On June 26, 2017, Florida's Governor Rick Scott approved HB 1237, which amended Florida Statutes, Chapter 718. ––– Don't Risk Being Fined, You Had Until January 1, 2019, to Comply. Here is your Florida Condo Association Website Compliance Checklist
Are you familiar with Florida’s legal requirement that Condo Associations have websites? If not, your lack of knowledge could get you into BIG TROUBLE!
Read on and learn about:
- The ins and outs of Florida Statutes, Chapter 718
- Updates and proposed updates to the statute
- How your Association can get into trouble according to the Florida Association Regulation
- How much these fines will cost your Association
- How YKMD can get your Association compliant in 3 easy steps
On June 26, 2017, Florida’s Governor Rick Scott approved HB 1237, which amended Florida Statutes, Chapter 718. This statute explicitly requires condo associations with 150+ units to have a website and make official records digitally available on their website.
UPDATES to the law Since June 26, 2017
April 20, 2018:
Florida’s Governor Rick Scott approved SB 841, which makes additional changes to the website requirements added to Florida Statutes, Chapter 718, in 2017. Specifically, SB 841 extended the deadline from July 1, 2018, to January 1, 2019.
You can download a copy of SB 841 in its entirety from the Florida Senate website here.
March 1, 2020:
HB 623, HB 1317, SB 1154, and SB 1752 are all bills proposed to modify Florida Statutes Chapter 718. Some of the proposed amendments include lowering the minimum number of units governed under the website requirement from 150 to 25. Additionally, these proposed amendments would require mobile-friendly websites and likewise require documents to be available to mobile users.

● **Material shown**
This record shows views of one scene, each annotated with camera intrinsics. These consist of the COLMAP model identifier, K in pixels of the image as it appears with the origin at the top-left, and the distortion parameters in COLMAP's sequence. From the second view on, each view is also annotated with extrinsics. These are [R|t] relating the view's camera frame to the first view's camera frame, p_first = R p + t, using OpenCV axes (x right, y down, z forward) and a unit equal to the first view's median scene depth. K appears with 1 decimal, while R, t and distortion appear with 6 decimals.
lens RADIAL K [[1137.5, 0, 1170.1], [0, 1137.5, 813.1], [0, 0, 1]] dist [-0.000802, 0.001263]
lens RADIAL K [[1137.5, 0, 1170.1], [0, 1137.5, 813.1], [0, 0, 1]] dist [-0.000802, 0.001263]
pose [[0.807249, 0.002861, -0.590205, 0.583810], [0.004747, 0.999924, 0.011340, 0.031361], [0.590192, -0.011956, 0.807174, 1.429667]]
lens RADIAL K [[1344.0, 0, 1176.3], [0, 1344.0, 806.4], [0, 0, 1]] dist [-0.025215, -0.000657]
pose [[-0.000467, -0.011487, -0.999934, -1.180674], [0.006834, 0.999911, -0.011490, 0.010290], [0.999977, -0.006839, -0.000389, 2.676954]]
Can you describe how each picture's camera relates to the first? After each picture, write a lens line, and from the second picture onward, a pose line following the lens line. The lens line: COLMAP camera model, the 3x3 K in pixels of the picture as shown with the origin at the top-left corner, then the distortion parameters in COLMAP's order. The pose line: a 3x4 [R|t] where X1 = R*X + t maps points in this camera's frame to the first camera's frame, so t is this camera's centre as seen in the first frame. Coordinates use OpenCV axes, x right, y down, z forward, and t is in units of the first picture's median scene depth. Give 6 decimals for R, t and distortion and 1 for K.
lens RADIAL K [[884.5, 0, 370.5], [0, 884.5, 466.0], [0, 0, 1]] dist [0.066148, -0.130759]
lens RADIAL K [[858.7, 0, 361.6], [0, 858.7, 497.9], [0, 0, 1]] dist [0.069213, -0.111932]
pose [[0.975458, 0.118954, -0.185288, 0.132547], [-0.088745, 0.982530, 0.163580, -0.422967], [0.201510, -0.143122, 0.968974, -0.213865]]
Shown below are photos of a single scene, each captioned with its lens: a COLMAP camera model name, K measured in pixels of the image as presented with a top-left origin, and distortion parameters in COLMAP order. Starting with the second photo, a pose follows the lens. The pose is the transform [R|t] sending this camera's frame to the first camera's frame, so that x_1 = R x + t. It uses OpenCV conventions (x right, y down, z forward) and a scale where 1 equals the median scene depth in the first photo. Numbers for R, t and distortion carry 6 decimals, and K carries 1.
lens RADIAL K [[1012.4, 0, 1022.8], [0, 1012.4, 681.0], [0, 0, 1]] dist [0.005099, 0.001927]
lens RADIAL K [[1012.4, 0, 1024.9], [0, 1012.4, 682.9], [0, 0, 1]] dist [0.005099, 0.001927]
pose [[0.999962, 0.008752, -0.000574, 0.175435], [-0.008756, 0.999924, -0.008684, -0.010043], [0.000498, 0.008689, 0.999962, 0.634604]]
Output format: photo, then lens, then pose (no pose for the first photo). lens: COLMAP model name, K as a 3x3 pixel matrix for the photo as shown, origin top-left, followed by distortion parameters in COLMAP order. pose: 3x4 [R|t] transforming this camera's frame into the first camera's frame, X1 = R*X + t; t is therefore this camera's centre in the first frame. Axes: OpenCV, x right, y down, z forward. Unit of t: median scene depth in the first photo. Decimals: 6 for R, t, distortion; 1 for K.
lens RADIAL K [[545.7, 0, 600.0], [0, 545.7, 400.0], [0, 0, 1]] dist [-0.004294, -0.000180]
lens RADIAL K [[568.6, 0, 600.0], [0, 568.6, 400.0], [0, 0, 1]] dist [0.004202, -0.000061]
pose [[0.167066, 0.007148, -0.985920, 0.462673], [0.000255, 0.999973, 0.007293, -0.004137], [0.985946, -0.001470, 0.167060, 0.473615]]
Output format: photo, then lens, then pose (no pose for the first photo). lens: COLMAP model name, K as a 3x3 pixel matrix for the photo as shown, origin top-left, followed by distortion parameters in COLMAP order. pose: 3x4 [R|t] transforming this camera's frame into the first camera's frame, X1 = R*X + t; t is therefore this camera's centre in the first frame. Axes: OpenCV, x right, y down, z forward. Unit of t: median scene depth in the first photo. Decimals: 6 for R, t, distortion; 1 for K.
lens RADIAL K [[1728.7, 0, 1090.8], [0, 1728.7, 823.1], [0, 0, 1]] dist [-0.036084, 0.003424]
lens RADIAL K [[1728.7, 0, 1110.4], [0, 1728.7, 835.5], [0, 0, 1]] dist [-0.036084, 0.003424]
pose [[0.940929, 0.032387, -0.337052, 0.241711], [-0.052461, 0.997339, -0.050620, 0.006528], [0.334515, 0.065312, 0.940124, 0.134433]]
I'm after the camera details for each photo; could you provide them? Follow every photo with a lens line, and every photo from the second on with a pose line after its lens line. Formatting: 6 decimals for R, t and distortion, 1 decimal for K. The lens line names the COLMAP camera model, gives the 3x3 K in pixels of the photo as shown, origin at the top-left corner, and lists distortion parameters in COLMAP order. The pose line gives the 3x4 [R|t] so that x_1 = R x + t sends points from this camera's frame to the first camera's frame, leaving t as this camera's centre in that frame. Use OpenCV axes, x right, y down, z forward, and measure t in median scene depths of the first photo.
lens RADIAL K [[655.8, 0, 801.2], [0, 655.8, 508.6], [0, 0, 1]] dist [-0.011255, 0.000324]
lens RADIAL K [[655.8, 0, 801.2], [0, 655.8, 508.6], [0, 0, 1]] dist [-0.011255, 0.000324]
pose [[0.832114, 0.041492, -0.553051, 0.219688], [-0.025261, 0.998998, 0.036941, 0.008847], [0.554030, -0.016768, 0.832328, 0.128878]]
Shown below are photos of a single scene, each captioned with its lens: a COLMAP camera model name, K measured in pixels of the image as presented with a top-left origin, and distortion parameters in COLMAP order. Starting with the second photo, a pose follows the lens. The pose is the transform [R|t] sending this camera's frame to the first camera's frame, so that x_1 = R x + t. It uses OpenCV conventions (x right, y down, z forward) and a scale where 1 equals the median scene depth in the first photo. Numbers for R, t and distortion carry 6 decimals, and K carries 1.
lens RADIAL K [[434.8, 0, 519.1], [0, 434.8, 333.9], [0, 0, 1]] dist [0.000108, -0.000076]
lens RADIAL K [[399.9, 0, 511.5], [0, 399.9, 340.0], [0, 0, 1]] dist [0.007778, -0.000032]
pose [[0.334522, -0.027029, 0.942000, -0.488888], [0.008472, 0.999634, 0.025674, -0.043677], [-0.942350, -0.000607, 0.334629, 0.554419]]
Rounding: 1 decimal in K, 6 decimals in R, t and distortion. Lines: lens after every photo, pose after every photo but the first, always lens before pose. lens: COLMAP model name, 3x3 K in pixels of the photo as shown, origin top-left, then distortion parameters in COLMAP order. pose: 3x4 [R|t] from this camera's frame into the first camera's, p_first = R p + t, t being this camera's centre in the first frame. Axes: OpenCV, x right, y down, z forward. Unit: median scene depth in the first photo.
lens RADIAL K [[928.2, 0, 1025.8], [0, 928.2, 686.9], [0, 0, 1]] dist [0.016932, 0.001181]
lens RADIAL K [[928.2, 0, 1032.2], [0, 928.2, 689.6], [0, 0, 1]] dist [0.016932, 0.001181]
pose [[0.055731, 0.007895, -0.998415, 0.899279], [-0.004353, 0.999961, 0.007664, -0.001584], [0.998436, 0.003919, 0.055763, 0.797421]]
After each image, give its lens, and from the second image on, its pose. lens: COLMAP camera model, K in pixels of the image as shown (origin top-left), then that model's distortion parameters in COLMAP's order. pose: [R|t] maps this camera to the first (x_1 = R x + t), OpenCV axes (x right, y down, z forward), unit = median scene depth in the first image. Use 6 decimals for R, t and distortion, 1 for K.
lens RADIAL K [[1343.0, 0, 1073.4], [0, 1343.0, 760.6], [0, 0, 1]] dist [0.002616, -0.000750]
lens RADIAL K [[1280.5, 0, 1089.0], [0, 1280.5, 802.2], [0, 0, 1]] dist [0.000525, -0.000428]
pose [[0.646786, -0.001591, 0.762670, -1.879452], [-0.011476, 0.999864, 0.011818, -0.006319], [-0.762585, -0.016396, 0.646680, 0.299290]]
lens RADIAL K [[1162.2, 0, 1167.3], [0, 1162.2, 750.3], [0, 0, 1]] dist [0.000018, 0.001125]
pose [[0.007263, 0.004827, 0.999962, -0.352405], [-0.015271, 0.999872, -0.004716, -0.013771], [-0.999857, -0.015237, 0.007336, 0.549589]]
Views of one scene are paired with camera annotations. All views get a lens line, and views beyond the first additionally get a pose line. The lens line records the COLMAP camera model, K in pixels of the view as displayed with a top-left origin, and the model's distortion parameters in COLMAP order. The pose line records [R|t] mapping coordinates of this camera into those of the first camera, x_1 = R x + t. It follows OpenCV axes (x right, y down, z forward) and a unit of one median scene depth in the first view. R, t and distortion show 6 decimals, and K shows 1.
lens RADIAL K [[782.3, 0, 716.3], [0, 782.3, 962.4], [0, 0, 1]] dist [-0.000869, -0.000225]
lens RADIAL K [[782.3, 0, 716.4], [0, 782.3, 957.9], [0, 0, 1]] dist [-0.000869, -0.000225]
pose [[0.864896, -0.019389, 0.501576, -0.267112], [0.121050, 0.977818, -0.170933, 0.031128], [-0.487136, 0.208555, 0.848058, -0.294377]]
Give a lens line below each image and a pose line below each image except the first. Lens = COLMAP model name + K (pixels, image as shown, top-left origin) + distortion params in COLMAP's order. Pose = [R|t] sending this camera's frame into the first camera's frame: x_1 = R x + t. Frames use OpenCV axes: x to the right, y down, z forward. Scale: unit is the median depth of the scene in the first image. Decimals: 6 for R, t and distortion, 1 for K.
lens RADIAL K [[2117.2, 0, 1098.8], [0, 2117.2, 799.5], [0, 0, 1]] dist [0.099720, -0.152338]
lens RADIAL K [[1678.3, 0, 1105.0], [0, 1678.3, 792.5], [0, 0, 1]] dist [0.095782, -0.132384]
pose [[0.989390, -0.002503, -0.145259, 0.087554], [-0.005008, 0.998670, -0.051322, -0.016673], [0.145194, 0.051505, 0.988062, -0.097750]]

● **Instructions for the task**
Could you transcribe the Florida condo website text between "Read on and" and "on their website.", inclusive?

● **Exercise response**
Read on and learn about:
- The ins and outs of Florida Statutes, Chapter 718
- Updates and proposed updates to the statute
- How your Association can get into trouble according to the Florida Association Regulation
- How much these fines will cost your Association
- How YKMD can get your Association compliant in 3 easy steps
On June 26, 2017, Florida’s Governor Rick Scott approved HB 1237, which amended Florida Statutes, Chapter 718. This statute explicitly requires condo associations with 150+ units to have a website and make official records digitally available on their website.